Funeral Set for 16-Year-Old Girl Found Dead Near South LA Freeway

Day of memory and sorrow. Remember and mourn. Two white candles with flowers on black.

Photo: Getty Images

LOS ANGELES (CNS) - One day after a reward fund swelled in hopes of generating tips leading to the killer of Tioni Theus, funeral services are set for today for the 16-year-old girl who was shot and left alongside a South Los Angeles freeway.

Tioni's body was discovered Jan. 8 on the side of the Harbor (110) Freeway on the Manchester Avenue on-ramp near South Figueroa Street. Tioni was last seen Jan. 7 after telling a family member she was going to meet a friend to go to a party, officials said.

No suspect description was available.

The state on Wednesday added $50,000 to a growing reward for information leading to the arrest and conviction of the person responsible for the teen's death. The county Board of Supervisors on Tuesday approved a $10,000 reward in the case. Los Angeles City Councilmen Marqueece Harris-Dawson and Curren Price have introduced a motion for the city to offer another $50,000. That motion is expected to be approved in the next week.

A host of elected officials, including District Attorney George Gascón, had a news conference Wednesday reaching out for public help tracking down the girl's killer or killers.

The district attorney said there is evidence indicating that ``this young girl may have been the victim of human trafficking,'' and noted that the investigation into her death is ongoing.

``We need the public's help,'' Gascón said. ``Please help bring Tioni's murderer to justice, and if you have any information, please contact the California Highway Patrol.''

Gascón did not elaborate on the human-trafficking allegation. The girl's cousins told the Los Angeles Times last week that Tioni had been pulled into prostitution and theft by a man she met on Instagram.

``We're definitely not pretending that Tioni was an angel,'' cousin Nafeesah Kincy told the paper. ``She faced trauma. I want to humanize her. I don't want her to be seen as a prostitute or a runaway or somebody that people feel like `Oh, well, they live that lifestyle.'

``It's so many young women out here being victimized and being taken advantage of physically and sexually. So, it's my cousin today. But it could be your cousin, your daughter, your friend tomorrow,'' Kincy added.

The girl's relatives and a group of community activists plan to have a news conference prior to today's funeral service to again reach out for public help in the case. They will also call for the creation of a multi-agency task force to ``hunt for her murderer.''

The funeral service will follow the noon news conference at Winston Mortuary in Los Angeles.

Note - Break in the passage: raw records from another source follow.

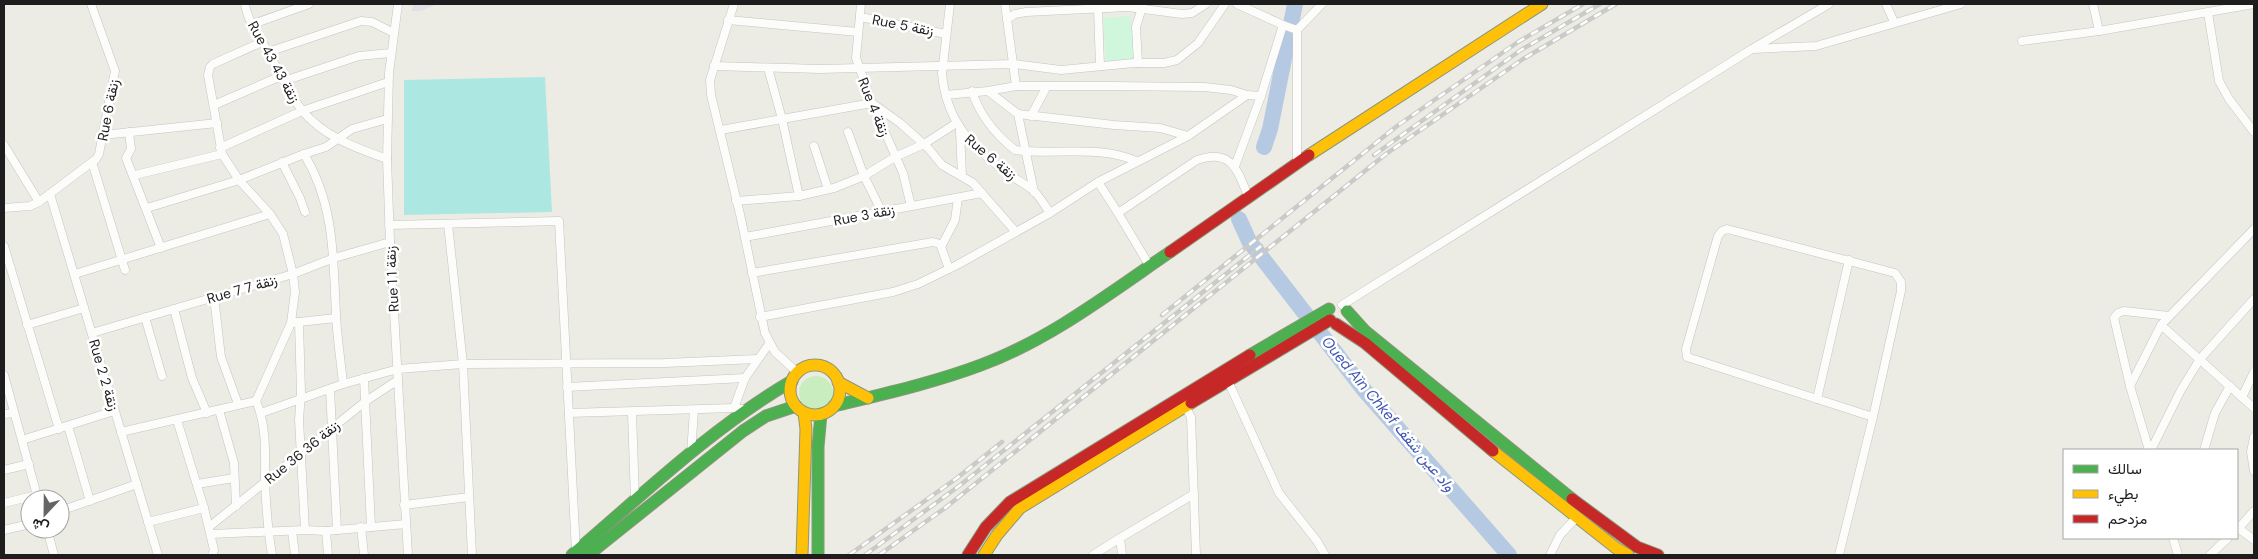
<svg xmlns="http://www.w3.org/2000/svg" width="2258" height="559" viewBox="0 0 2258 559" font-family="'DM Sans',Vazirmatn,sans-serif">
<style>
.grass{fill:#caedc0}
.park{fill:#d0f6db}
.pitch{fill:#ace8e1}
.plaza{fill:#e2dfe5}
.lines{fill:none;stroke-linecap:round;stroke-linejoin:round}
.river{stroke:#b5cae2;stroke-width:16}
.street-casing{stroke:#c4c4c1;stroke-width:9}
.fast-casing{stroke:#8c967c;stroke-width:13}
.slow-casing{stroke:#8c967c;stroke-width:13}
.jam-casing{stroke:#8c967c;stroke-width:13}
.street{stroke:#fcfcfb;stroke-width:8}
.fast{stroke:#4caf50;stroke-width:11}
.slow{stroke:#ffc107;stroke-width:11}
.jam{stroke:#c62828;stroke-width:11}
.rail-casing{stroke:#cacac9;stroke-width:4.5}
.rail{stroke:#fff;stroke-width:2.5;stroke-dasharray:8;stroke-linecap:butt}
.labels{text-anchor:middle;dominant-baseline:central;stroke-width:5;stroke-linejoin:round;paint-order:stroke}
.street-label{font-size:14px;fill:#1d1d1d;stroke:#fff}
.water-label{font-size:15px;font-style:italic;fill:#4156b4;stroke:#fff}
</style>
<rect width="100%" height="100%" fill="#ecece4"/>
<circle class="grass" cx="816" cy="393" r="17"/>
<polygon class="park" points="1131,16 1134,60 1106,62 1103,18"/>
<polygon class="pitch" points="545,77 552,212 404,215 404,80"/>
<polygon class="plaza" points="413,4 437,4 421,11 412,11"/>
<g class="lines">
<g class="river">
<polyline points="1264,147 1270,129 1295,4"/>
<polyline points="1239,219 1249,241 1365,391 1509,555"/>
</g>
<g class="street-casing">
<g id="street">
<path d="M245,4C247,20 260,38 268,52C279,71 288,92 301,109C322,136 356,148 387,159"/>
<polyline points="398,4 389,73 387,159 390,242 408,555"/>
<polyline points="734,4 710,80 711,95 740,214 765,333 775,352 798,373"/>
<polyline points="861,4 856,58 872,103 903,173 911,206"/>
<path d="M950,4L942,74C947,125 973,147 1011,176C1019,181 1027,185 1034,191C1040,197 1045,206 1050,213"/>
<polyline points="1005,4 1016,86"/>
<polyline points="1237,4 1283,25 1297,30"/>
<polyline points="1886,4 1894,22"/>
<polyline points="2093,4 2099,31"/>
<polyline points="1098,9 1100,66"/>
<polyline points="2208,13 2219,81 2229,99 2254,132"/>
<polyline points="860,17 946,34"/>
<polyline points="1007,19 1015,14 1026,12 1128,7 1182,14 1192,13 1206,4"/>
<polyline points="728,20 858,32"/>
<polyline points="253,24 309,4"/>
<polyline points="2022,41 2099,31 2254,4"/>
<polyline points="262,42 213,64 210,67 208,75 222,154 239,180 270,214 283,234 293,274 295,292 291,323 299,322 301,393 299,420 305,530"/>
<polyline points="1754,49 1816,46 1961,4"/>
<polyline points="268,52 361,21 372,22 394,33"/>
<polyline points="1138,63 1136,27 1143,4"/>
<polyline points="714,66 820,69 1014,64 1061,70 1134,63 1164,63 1177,60 1198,43 1225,4"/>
<polyline points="768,68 782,119 799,196"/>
<polyline points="284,81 359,56 391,53"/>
<path d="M972,91C979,114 996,135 1015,150C1056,156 1098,144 1136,161"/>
<polyline points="988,91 1018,114 1114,125 1160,128 1188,136"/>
<polyline points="946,95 988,91 1016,86 1110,86 1204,87 1231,90 1247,95 1261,96"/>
<polyline points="214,105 281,76"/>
<polyline points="1018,114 1034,192"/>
<polyline points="1031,116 1047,86"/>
<polyline points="721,130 872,103 900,123 928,148 942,165 973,183 1016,232"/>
<polyline points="960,131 962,176"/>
<polyline points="129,132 131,149 126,158 161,248"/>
<polyline points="848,132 864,176 882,212"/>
<polyline points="103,135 217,123"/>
<polyline points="4,145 39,202"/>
<polyline points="814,146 828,189"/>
<polyline points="220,148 302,111 388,82"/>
<path d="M304,154C335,205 333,257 336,315C337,338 341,361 343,384"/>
<polyline points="92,162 125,270"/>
<polyline points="282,162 300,198 305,212"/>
<polyline points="1297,163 1297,30 1322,4"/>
<polyline points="1235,166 1261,96 1283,25"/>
<polyline points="135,175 222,154"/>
<polyline points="1098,182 1118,213"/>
<polyline points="50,194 158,555"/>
<polyline points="736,201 799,196 834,188 864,176 895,157 924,144 955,124"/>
<polyline points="4,208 30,206 39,202 96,159 99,154 115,71 91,4"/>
<polyline points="147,208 239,180 304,154 326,147 352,129 387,119"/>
<polyline points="448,224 463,364 472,555"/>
<polyline points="389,225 559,221 576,552"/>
<polyline points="745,237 982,193"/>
<polyline points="942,245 955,220 958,198"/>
<polyline points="4,246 59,429"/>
<path d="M1149,265L1118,213L1197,160C1231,148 1237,169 1248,196"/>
<polyline points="752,273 933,242 940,244 949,269"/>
<polyline points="75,274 270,214"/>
<polyline points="214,297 221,357 238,404"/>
<polyline points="1342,305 1752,49 1829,4"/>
<polyline points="174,309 192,378 207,413"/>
<polyline points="145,317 162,376"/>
<polyline points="760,317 893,292 918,284 957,265 1050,213 1098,182 1188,136 1247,95"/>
<polyline points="299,322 336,318"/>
<polyline points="27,325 84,308"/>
<polyline points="2161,325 2254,408"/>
<polyline points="92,333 293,274 334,258 390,242"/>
<polyline points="4,375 38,499"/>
<polyline points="364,378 371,527"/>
<polyline points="1228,381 1279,493 1317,541 1325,555"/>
<polyline points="2130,386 2161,325 2254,229"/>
<polyline points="567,387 745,378"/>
<polyline points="330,389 337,530"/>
<polyline points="2242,397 2254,372"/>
<polyline points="1817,399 1849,260"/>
<polyline points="734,408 745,378 769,344"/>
<polyline points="1186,408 1191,417 1196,555"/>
<polyline points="219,410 234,463 236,506"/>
<polyline points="632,412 635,501"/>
<polyline points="261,413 343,384 398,369 463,364 665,363 757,359"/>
<polyline points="569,413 734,408 748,410"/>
<polyline points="4,414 14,413"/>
<polyline points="177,420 204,508"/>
<polyline points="68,426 90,501"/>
<polyline points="121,432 256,401"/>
<polyline points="2254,437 2251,452 2254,471"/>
<polyline points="22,440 114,411"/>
<polyline points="2149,450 2130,386 2114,318 2118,313 2124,311 2169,316"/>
<polyline points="2151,450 2181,390 2200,359 2254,299"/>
<polyline points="2204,450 2215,413 2230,386"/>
<polyline points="691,454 694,410"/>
<polyline points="4,470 29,464"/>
<polyline points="197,484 234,478"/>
<polyline points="4,503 37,495"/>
<polyline points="404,505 469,497"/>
<polyline points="60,511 137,484"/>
<polyline points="148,522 204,508 214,550 212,555"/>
<polyline points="209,527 366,401 398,380"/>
<polyline points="361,527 364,555"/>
<polyline points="2237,527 2254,540"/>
<polyline points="47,529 54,555"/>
<polyline points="4,530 30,524"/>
<polyline points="2237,530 2254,511"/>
<polyline points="292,531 295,555"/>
<polyline points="326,531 328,555"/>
<polyline points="211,534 305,530 326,531 406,524"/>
<polyline points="1120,538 1194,494"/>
<polyline points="2173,538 2178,555"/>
<path d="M272,555C268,531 266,506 265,481C265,453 267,427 256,401L291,323"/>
<polyline points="1093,555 1120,538 1122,555"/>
<polyline points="1550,555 1560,535 1577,517"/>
<polyline points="1839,555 1873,417 1901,291 1901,282 1895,273 1727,229 1722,231 1718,236 1686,349 1687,357 1873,417"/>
<polyline points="2210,555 2228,538"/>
</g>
</g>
<g class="fast-casing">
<g id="fast">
<polyline points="1347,311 1365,331 1572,499"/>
<polyline points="1250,355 1329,309"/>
<path d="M834,406C883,394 933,383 981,365C1049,340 1110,293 1170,252"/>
<path d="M572,555C641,496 714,426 792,381"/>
<polyline points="588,555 743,431 766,416 796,406"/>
<polyline points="818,555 818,447 821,414"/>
</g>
</g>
<g class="slow-casing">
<g id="slow">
<polyline points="1309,155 1542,4"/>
<circle cx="815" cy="390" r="25"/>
<polyline points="838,382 868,398"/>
<polyline points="1493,451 1616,548 1628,555"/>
<polyline points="802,555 806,429 804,413"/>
<polyline points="984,555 997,535 1020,508 1191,403"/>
</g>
</g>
<g class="jam-casing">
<g id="jam">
<polyline points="1170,252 1309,155"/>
<polyline points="1336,324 1365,343 1493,451"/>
<polyline points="1191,403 1330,320"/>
<polyline points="1572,499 1637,547 1658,555"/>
<polyline points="968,555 986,527 1010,502 1250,355"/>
</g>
</g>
<use href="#street" class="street"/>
<use href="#fast" class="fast"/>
<use href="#slow" class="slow"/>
<use href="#jam" class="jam"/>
<g class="rail-casing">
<g id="rail">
<polyline points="1374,155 1521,50 1600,4"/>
<polyline points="1162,315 1397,126 1518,42 1583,4"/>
<polyline points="849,555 957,478 1002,442"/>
<polyline points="865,555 959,486 1261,246"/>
<polyline points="879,555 945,508 1386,154 1523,59 1616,4"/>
</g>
</g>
<use href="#rail" class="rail"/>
</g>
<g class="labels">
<g class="street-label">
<text transform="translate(903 25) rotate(11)">Rue 5 زنقة</text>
<text transform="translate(274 62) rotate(61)">Rue 43 زنقة 43</text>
<text transform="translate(874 107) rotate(68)">Rue 4 زنقة</text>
<text transform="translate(108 110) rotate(-79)">Rue 6 زنقة</text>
<text transform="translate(991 157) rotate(40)">Rue 6 زنقة</text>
<text transform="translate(864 215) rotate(-11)">Rue 3 زنقة</text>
<text transform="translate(392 279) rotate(-93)">Rue 1 زنقة 1</text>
<text transform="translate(242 289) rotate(-16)">Rue 7 زنقة 7</text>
<text transform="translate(104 375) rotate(74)">Rue 2 زنقة 2</text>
<text transform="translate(302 452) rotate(-39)">Rue 36 زنقة 36</text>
</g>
<g class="water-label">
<text transform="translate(1388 414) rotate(50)">Oued Aïn Chkef واد عين شقف</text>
</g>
</g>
<rect width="2258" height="559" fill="none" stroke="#1d1d1d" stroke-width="10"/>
<rect x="2063" y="449" width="175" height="90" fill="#ffffff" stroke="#a5a5a5"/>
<rect x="2073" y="465" width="25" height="8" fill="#4caf50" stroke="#a5a5a5"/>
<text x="2108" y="474" font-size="15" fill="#1d1d1d">سالك</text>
<rect x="2073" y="490" width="25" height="8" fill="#ffc107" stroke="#a5a5a5"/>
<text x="2108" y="499" font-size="15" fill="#1d1d1d">بطيء</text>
<rect x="2073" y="515" width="25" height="8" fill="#c62828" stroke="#a5a5a5"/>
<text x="2108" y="524" font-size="15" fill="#1d1d1d">مزدحم</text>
<g transform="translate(45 514) rotate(202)"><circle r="24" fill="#ffffff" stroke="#a5a5a5"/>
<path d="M0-4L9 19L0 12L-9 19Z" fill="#656563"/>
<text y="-8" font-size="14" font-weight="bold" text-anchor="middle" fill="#1d1d1d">ش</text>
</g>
</svg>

In response to Tioni's death, Harris-Dawson and Price introduced a motion Wednesday asking for an equity analysis of violence and crime targeting Black women and girls, how the cases are handled and the rate at which they are solved.

Their motion asks that the city's Civil + Human Rights and Equity Department and police department to make recommendations to improve equity and justice for all crime victims.

The equity analysis would include information on violence and crime experienced by Black women and girls in Los Angeles, the rate at which homicides and violent crime against Black women and are girls are solved, how missing persons cases involving Black women and girls are handled and policy recommendations to increase equity and justice for Black victims and their families.

They note in their motion that it took nearly two weeks after Tioni's death before any requests were made for public help finding her killer.

``...While violent crime against any individual, regardless of race or gender, is a terrible tragedy, deep inequities exist in the violence and crime Black women and girls face, the way in which those crimes are covered in the media, and in turn, the way in which society perceive sand responds to the problem,'' according to the motion. ``Tioni Theus, and all Black women and girls who have been the victims of violent crime, deserve our attention, compassion and the swift and urgent pursuit of justice.''

The motion cited a 2016 Northwestern Law Journal of Criminal Law and Criminology study that found that missing-person cases involving Black people make up about one-fifth of such reports in the mainstream media, even though they make up one-third of all missing-person cases reported to the FBI. About 34% of missing girls and women in 2020 were Black, despite Black girls and women being only about 15% of the U.S. female population, the motion added, citing the National Crime Information Center.

Last Saturday, a group of activists gathered and pushed for elected officials to offer a reward for information in the girl's killing. They said then that the absence of a reward in the killing of the young Black girl stood in stark contrast to the reward of up to $250,000 that was quickly offered in the search for the killer of 24-year-old Brianna Kupfer, a white Pacific Palisades resident and UCLA grad student who was fatally stabbed Jan. 13 inside a boutique furniture store in Hancock Park. Her alleged killer was arrested days later.

According to Los Angeles County Supervisor Holly Mitchell's motion to authorize the county's $10,000 reward offer in the search for Tioni's killer, the girl ``lived in Compton and was a student at Centennial High School. She was reportedly living with her father as her mother recovered from a serious hit-and-run accident. Family members say she was a straight-A student and enjoyed dance and golf.

``Investigators are urging anyone with information about this incident to contact the California Highway Patrol.''

The CHP asked anyone with information about her killing to call the agency at 323-644-9557.